A Story of Race and Inheritance
Review posted October 12, 2008.
Crown Publishers, New York, 2004. First published in 1995. 442 pages.
My Auntie Sue wanted me to read this book so much, she sent me a copy. Thank you, Auntie Sue!
And I admit, it was down low in my pile of books to read for quite awhile. Once I did finally open it up and look inside, I was quickly hooked. Whatever else you might say about Barack Obama, he does have a way with words.
This book was written before Senator Obama started his political career, so it's not a story about politics. Instead, it's a story of growing up as someone who felt like an outsider. He was naturally forced to think deeply about questions of race and questions of belonging.
Barack Obama was brought up by his white mother and her parents, in Hawaii. His father was an international student from Kenya. The father went to study at Harvard, but didn't have the money to bring his family with him, and ended up going back to Kenya on his own.
Later, Barack's mother married an Indonesian, so he grew up in Hawaii and Indonesia, and went to college in California.
This book covers those growing up years, his years working as a community organizer in Chicago, and then a trip to Kenya where he met family members on his father's side and learned about the father he only met when he was ten years old.
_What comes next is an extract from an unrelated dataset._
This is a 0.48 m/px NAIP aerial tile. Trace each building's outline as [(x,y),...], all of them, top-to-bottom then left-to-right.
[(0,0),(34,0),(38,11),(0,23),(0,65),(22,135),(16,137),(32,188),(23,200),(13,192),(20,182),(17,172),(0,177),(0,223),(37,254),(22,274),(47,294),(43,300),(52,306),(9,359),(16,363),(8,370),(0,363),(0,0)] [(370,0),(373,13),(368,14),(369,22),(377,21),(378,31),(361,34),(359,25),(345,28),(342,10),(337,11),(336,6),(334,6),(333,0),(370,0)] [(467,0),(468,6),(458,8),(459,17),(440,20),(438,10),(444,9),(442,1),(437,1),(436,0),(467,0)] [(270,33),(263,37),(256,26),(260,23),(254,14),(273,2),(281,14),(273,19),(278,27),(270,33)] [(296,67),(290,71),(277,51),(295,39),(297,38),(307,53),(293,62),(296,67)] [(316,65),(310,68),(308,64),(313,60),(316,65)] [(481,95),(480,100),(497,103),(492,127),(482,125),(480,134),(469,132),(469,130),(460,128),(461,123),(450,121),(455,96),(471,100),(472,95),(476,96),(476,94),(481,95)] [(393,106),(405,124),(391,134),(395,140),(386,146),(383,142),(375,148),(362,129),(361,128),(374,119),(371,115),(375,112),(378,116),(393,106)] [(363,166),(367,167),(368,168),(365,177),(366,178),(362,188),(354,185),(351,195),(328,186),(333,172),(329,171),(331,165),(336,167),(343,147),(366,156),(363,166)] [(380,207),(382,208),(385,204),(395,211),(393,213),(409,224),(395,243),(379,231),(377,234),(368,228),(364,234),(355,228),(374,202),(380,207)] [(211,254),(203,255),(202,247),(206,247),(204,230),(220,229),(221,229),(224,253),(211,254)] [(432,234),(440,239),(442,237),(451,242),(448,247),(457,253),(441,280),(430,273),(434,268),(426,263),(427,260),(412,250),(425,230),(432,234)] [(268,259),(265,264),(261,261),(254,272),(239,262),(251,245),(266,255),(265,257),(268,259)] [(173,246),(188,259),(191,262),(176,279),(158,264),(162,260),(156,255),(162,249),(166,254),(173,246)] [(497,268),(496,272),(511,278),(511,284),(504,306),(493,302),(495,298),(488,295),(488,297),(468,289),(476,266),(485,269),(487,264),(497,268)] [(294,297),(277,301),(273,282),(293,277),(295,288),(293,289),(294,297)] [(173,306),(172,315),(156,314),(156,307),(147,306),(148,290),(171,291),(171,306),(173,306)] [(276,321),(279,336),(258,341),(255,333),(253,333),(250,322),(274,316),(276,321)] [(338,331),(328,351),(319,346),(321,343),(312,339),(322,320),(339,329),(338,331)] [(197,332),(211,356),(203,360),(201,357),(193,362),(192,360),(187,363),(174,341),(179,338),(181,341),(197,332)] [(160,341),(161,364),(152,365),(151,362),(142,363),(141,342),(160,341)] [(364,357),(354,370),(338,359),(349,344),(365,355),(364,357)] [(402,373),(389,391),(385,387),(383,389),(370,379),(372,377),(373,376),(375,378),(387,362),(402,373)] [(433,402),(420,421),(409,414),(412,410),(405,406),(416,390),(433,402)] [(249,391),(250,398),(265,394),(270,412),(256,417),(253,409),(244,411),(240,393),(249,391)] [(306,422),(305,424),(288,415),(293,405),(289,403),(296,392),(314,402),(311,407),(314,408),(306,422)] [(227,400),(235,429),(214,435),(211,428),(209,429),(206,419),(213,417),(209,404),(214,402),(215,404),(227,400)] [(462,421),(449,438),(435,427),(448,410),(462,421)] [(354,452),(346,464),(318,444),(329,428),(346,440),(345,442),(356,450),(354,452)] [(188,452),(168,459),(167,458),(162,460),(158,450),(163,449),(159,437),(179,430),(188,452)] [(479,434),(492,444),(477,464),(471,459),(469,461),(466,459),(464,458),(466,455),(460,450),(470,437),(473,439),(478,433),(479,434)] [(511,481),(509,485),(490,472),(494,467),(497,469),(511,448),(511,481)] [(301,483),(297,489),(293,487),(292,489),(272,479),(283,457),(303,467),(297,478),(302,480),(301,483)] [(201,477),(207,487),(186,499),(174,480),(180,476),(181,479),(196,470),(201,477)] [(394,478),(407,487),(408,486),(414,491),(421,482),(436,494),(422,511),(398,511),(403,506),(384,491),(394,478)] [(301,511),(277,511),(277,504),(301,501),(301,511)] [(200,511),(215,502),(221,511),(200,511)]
As a child growing up in a white family with brothers and sisters from Africa, as an American who spent several formative years living in Indonesia, Barack Obama is in a unique position to reflect on race in America, on community and belonging, as well as on attitudes about poverty that have similarities worldwide.
This is fascinating and thought-provoking reading. Now I will try to get my hands on his later book, The Audacity of Hope.